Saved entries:
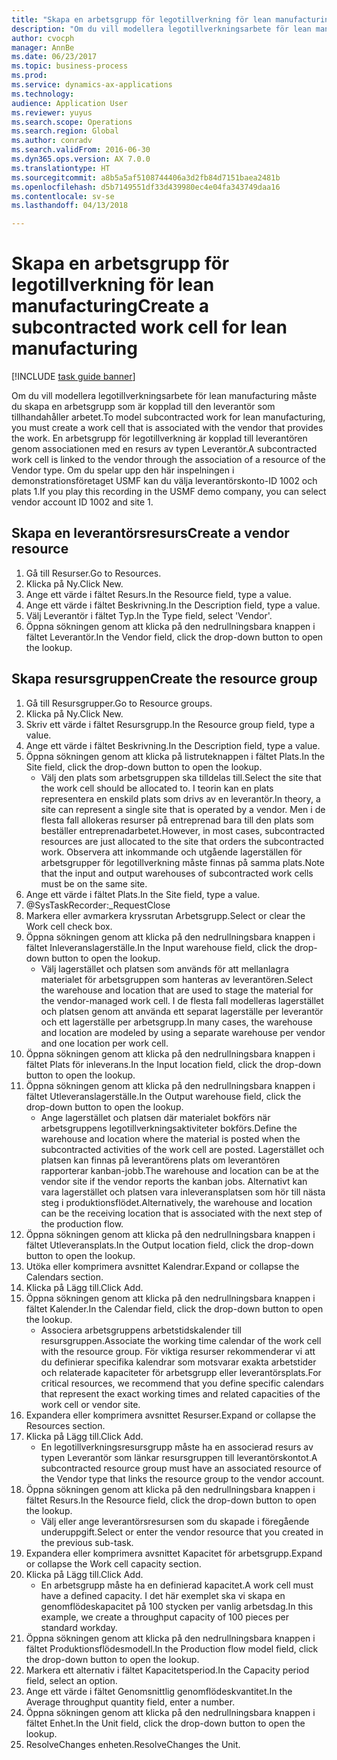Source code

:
 ```yaml
--- 
title: "Skapa en arbetsgrupp för legotillverkning för lean manufacturing"
description: "Om du vill modellera legotillverkningsarbete för lean manufacturing måste du skapa en arbetsgrupp som är kopplad till den leverantör som tillhandahåller arbetet."
author: cvocph
manager: AnnBe
ms.date: 06/23/2017
ms.topic: business-process
ms.prod: 
ms.service: dynamics-ax-applications
ms.technology: 
audience: Application User
ms.reviewer: yuyus
ms.search.scope: Operations
ms.search.region: Global
ms.author: conradv
ms.search.validFrom: 2016-06-30
ms.dyn365.ops.version: AX 7.0.0
ms.translationtype: HT
ms.sourcegitcommit: a8b5a5af5108744406a3d2fb84d7151baea2481b
ms.openlocfilehash: d5b7149551df33d439980ec4e04fa343749daa16
ms.contentlocale: sv-se
ms.lasthandoff: 04/13/2018

---
```

# <a name="create-a-subcontracted-work-cell-for-lean-manufacturing"></a><span data-ttu-id="e9faf-103">Skapa en arbetsgrupp för legotillverkning för lean manufacturing</span><span class="sxs-lookup"><span data-stu-id="e9faf-103">Create a subcontracted work cell for lean manufacturing</span></span>

[!INCLUDE [task guide banner](../../includes/task-guide-banner.md)]

<span data-ttu-id="e9faf-104">Om du vill modellera legotillverkningsarbete för lean manufacturing måste du skapa en arbetsgrupp som är kopplad till den leverantör som tillhandahåller arbetet.</span><span class="sxs-lookup"><span data-stu-id="e9faf-104">To model subcontracted work for lean manufacturing, you must create a work cell that is associated with the vendor that provides the work.</span></span> <span data-ttu-id="e9faf-105">En arbetsgrupp för legotillverkning är kopplad till leverantören genom associationen med en resurs av typen Leverantör.</span><span class="sxs-lookup"><span data-stu-id="e9faf-105">A subcontracted work cell is linked to the vendor through the association of a resource of the Vendor type.</span></span> <span data-ttu-id="e9faf-106">Om du spelar upp den här inspelningen i demonstrationsföretaget USMF kan du välja leverantörskonto-ID 1002 och plats 1.</span><span class="sxs-lookup"><span data-stu-id="e9faf-106">If you play this recording in the USMF demo company, you can select vendor account ID 1002 and site 1.</span></span>


## <a name="create-a-vendor-resource"></a><span data-ttu-id="e9faf-107">Skapa en leverantörsresurs</span><span class="sxs-lookup"><span data-stu-id="e9faf-107">Create a vendor resource</span></span>
1. <span data-ttu-id="e9faf-108">Gå till Resurser.</span><span class="sxs-lookup"><span data-stu-id="e9faf-108">Go to Resources.</span></span>
2. <span data-ttu-id="e9faf-109">Klicka på Ny.</span><span class="sxs-lookup"><span data-stu-id="e9faf-109">Click New.</span></span>
3. <span data-ttu-id="e9faf-110">Ange ett värde i fältet Resurs.</span><span class="sxs-lookup"><span data-stu-id="e9faf-110">In the Resource field, type a value.</span></span>
4. <span data-ttu-id="e9faf-111">Ange ett värde i fältet Beskrivning.</span><span class="sxs-lookup"><span data-stu-id="e9faf-111">In the Description field, type a value.</span></span>
5. <span data-ttu-id="e9faf-112">Välj Leverantör i fältet Typ.</span><span class="sxs-lookup"><span data-stu-id="e9faf-112">In the Type field, select 'Vendor'.</span></span>
6. <span data-ttu-id="e9faf-113">Öppna sökningen genom att klicka på den nedrullningsbara knappen i fältet Leverantör.</span><span class="sxs-lookup"><span data-stu-id="e9faf-113">In the Vendor field, click the drop-down button to open the lookup.</span></span>

## <a name="create-the-resource-group"></a><span data-ttu-id="e9faf-114">Skapa resursgruppen</span><span class="sxs-lookup"><span data-stu-id="e9faf-114">Create the resource group</span></span>
1. <span data-ttu-id="e9faf-115">Gå till Resursgrupper.</span><span class="sxs-lookup"><span data-stu-id="e9faf-115">Go to Resource groups.</span></span>
2. <span data-ttu-id="e9faf-116">Klicka på Ny.</span><span class="sxs-lookup"><span data-stu-id="e9faf-116">Click New.</span></span>
3. <span data-ttu-id="e9faf-117">Skriv ett värde i fältet Resursgrupp.</span><span class="sxs-lookup"><span data-stu-id="e9faf-117">In the Resource group field, type a value.</span></span>
4. <span data-ttu-id="e9faf-118">Ange ett värde i fältet Beskrivning.</span><span class="sxs-lookup"><span data-stu-id="e9faf-118">In the Description field, type a value.</span></span>
5. <span data-ttu-id="e9faf-119">Öppna sökningen genom att klicka på listruteknappen i fältet Plats.</span><span class="sxs-lookup"><span data-stu-id="e9faf-119">In the Site field, click the drop-down button to open the lookup.</span></span>
    * <span data-ttu-id="e9faf-120">Välj den plats som arbetsgruppen ska tilldelas till.</span><span class="sxs-lookup"><span data-stu-id="e9faf-120">Select the site that the work cell should be allocated to.</span></span> <span data-ttu-id="e9faf-121">I teorin kan en plats representera en enskild plats som drivs av en leverantör.</span><span class="sxs-lookup"><span data-stu-id="e9faf-121">In theory, a site can represent a single site that is operated by a vendor.</span></span> <span data-ttu-id="e9faf-122">Men i de flesta fall allokeras resurser på entreprenad bara till den plats som beställer entreprenadarbetet.</span><span class="sxs-lookup"><span data-stu-id="e9faf-122">However, in most cases, subcontracted resources are just allocated to the site that orders the subcontracted work.</span></span> <span data-ttu-id="e9faf-123">Observera att inkommande och utgående lagerställen för arbetsgrupper för legotillverkning måste finnas på samma plats.</span><span class="sxs-lookup"><span data-stu-id="e9faf-123">Note that the input and output warehouses of subcontracted work cells must be on the same site.</span></span>  
6. <span data-ttu-id="e9faf-124">Ange ett värde i fältet Plats.</span><span class="sxs-lookup"><span data-stu-id="e9faf-124">In the Site field, type a value.</span></span>
7. @SysTaskRecorder:_RequestClose
8. <span data-ttu-id="e9faf-125">Markera eller avmarkera kryssrutan Arbetsgrupp.</span><span class="sxs-lookup"><span data-stu-id="e9faf-125">Select or clear the Work cell check box.</span></span>
9. <span data-ttu-id="e9faf-126">Öppna sökningen genom att klicka på den nedrullningsbara knappen i fältet Inleveranslagerställe.</span><span class="sxs-lookup"><span data-stu-id="e9faf-126">In the Input warehouse field, click the drop-down button to open the lookup.</span></span>
    * <span data-ttu-id="e9faf-127">Välj lagerstället och platsen som används för att mellanlagra materialet för arbetsgruppen som hanteras av leverantören.</span><span class="sxs-lookup"><span data-stu-id="e9faf-127">Select the warehouse and location that are used to stage the material for the vendor-managed work cell.</span></span> <span data-ttu-id="e9faf-128">I de flesta fall modelleras lagerstället och platsen genom att använda ett separat lagerställe per leverantör och ett lagerställe per arbetsgrupp.</span><span class="sxs-lookup"><span data-stu-id="e9faf-128">In many cases, the warehouse and location are modeled by using a separate warehouse per vendor and one location per work cell.</span></span>  
10. <span data-ttu-id="e9faf-129">Öppna sökningen genom att klicka på den nedrullningsbara knappen i fältet Plats för inleverans.</span><span class="sxs-lookup"><span data-stu-id="e9faf-129">In the Input location field, click the drop-down button to open the lookup.</span></span>
11. <span data-ttu-id="e9faf-130">Öppna sökningen genom att klicka på den nedrullningsbara knappen i fältet Utleveranslagerställe.</span><span class="sxs-lookup"><span data-stu-id="e9faf-130">In the Output warehouse field, click the drop-down button to open the lookup.</span></span>
    * <span data-ttu-id="e9faf-131">Ange lagerstället och platsen där materialet bokförs när arbetsgruppens legotillverkningsaktiviteter bokförs.</span><span class="sxs-lookup"><span data-stu-id="e9faf-131">Define the warehouse and location where the material is posted when the subcontracted activities of the work cell are posted.</span></span> <span data-ttu-id="e9faf-132">Lagerstället och platsen kan finnas på leverantörens plats om leverantören rapporterar kanban-jobb.</span><span class="sxs-lookup"><span data-stu-id="e9faf-132">The warehouse and location can be at the vendor site if the vendor reports the kanban jobs.</span></span> <span data-ttu-id="e9faf-133">Alternativt kan vara lagerstället och platsen vara inleveransplatsen som hör till nästa steg i produktionsflödet.</span><span class="sxs-lookup"><span data-stu-id="e9faf-133">Alternatively, the warehouse and location can be the receiving location that is associated with the next step of the production flow.</span></span>  
12. <span data-ttu-id="e9faf-134">Öppna sökningen genom att klicka på den nedrullningsbara knappen i fältet Utleveransplats.</span><span class="sxs-lookup"><span data-stu-id="e9faf-134">In the Output location field, click the drop-down button to open the lookup.</span></span>
13. <span data-ttu-id="e9faf-135">Utöka eller komprimera avsnittet Kalendrar.</span><span class="sxs-lookup"><span data-stu-id="e9faf-135">Expand or collapse the Calendars section.</span></span>
14. <span data-ttu-id="e9faf-136">Klicka på Lägg till.</span><span class="sxs-lookup"><span data-stu-id="e9faf-136">Click Add.</span></span>
15. <span data-ttu-id="e9faf-137">Öppna sökningen genom att klicka på den nedrullningsbara knappen i fältet Kalender.</span><span class="sxs-lookup"><span data-stu-id="e9faf-137">In the Calendar field, click the drop-down button to open the lookup.</span></span>
    * <span data-ttu-id="e9faf-138">Associera arbetsgruppens arbetstidskalender till resursgruppen.</span><span class="sxs-lookup"><span data-stu-id="e9faf-138">Associate the working time calendar of the work cell with the resource group.</span></span> <span data-ttu-id="e9faf-139">För viktiga resurser rekommenderar vi att du definierar specifika kalendrar som motsvarar exakta arbetstider och relaterade kapaciteter för arbetsgrupp eller leverantörsplats.</span><span class="sxs-lookup"><span data-stu-id="e9faf-139">For critical resources, we recommend that you define specific calendars that represent the exact working times and related capacities of the work cell or vendor site.</span></span>  
16. <span data-ttu-id="e9faf-140">Expandera eller komprimera avsnittet Resurser.</span><span class="sxs-lookup"><span data-stu-id="e9faf-140">Expand or collapse the Resources section.</span></span>
17. <span data-ttu-id="e9faf-141">Klicka på Lägg till.</span><span class="sxs-lookup"><span data-stu-id="e9faf-141">Click Add.</span></span>
    * <span data-ttu-id="e9faf-142">En legotillverkningsresursgrupp måste ha en associerad resurs av typen Leverantör som länkar resursgruppen till leverantörskontot.</span><span class="sxs-lookup"><span data-stu-id="e9faf-142">A subcontracted resource group must have an associated resource of the Vendor type that links the resource group to the vendor account.</span></span>  
18. <span data-ttu-id="e9faf-143">Öppna sökningen genom att klicka på den nedrullningsbara knappen i fältet Resurs.</span><span class="sxs-lookup"><span data-stu-id="e9faf-143">In the Resource field, click the drop-down button to open the lookup.</span></span>
    * <span data-ttu-id="e9faf-144">Välj eller ange leverantörsresursen som du skapade i föregående underuppgift.</span><span class="sxs-lookup"><span data-stu-id="e9faf-144">Select or enter the vendor resource that you created in the previous sub-task.</span></span>  
19. <span data-ttu-id="e9faf-145">Expandera eller komprimera avsnittet Kapacitet för arbetsgrupp.</span><span class="sxs-lookup"><span data-stu-id="e9faf-145">Expand or collapse the Work cell capacity section.</span></span>
20. <span data-ttu-id="e9faf-146">Klicka på Lägg till.</span><span class="sxs-lookup"><span data-stu-id="e9faf-146">Click Add.</span></span>
    * <span data-ttu-id="e9faf-147">En arbetsgrupp måste ha en definierad kapacitet.</span><span class="sxs-lookup"><span data-stu-id="e9faf-147">A work cell must have a defined capacity.</span></span> <span data-ttu-id="e9faf-148">I det här exemplet ska vi skapa en genomflödeskapacitet på 100 stycken per vanlig arbetsdag.</span><span class="sxs-lookup"><span data-stu-id="e9faf-148">In this example, we create a throughput capacity of 100 pieces per standard workday.</span></span>  
21. <span data-ttu-id="e9faf-149">Öppna sökningen genom att klicka på den nedrullningsbara knappen i fältet Produktionsflödesmodell.</span><span class="sxs-lookup"><span data-stu-id="e9faf-149">In the Production flow model field, click the drop-down button to open the lookup.</span></span>
22. <span data-ttu-id="e9faf-150">Markera ett alternativ i fältet Kapacitetsperiod.</span><span class="sxs-lookup"><span data-stu-id="e9faf-150">In the Capacity period field, select an option.</span></span>
23. <span data-ttu-id="e9faf-151">Ange ett värde i fältet Genomsnittlig genomflödeskvantitet.</span><span class="sxs-lookup"><span data-stu-id="e9faf-151">In the Average throughput quantity field, enter a number.</span></span>
24. <span data-ttu-id="e9faf-152">Öppna sökningen genom att klicka på den nedrullningsbara knappen i fältet Enhet.</span><span class="sxs-lookup"><span data-stu-id="e9faf-152">In the Unit field, click the drop-down button to open the lookup.</span></span>
25. <span data-ttu-id="e9faf-153">ResolveChanges enheten.</span><span class="sxs-lookup"><span data-stu-id="e9faf-153">ResolveChanges the Unit.</span></span>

What to do: Exactly as they appear above, write out the line containing "i fältet Enhet.</span><span" and each line that comes after it in the records.

Answer:
24. <span data-ttu-id="e9faf-152">Öppna sökningen genom att klicka på den nedrullningsbara knappen i fältet Enhet.</span><span class="sxs-lookup"><span data-stu-id="e9faf-152">In the Unit field, click the drop-down button to open the lookup.</span></span>
25. <span data-ttu-id="e9faf-153">ResolveChanges enheten.</span><span class="sxs-lookup"><span data-stu-id="e9faf-153">ResolveChanges the Unit.</span></span>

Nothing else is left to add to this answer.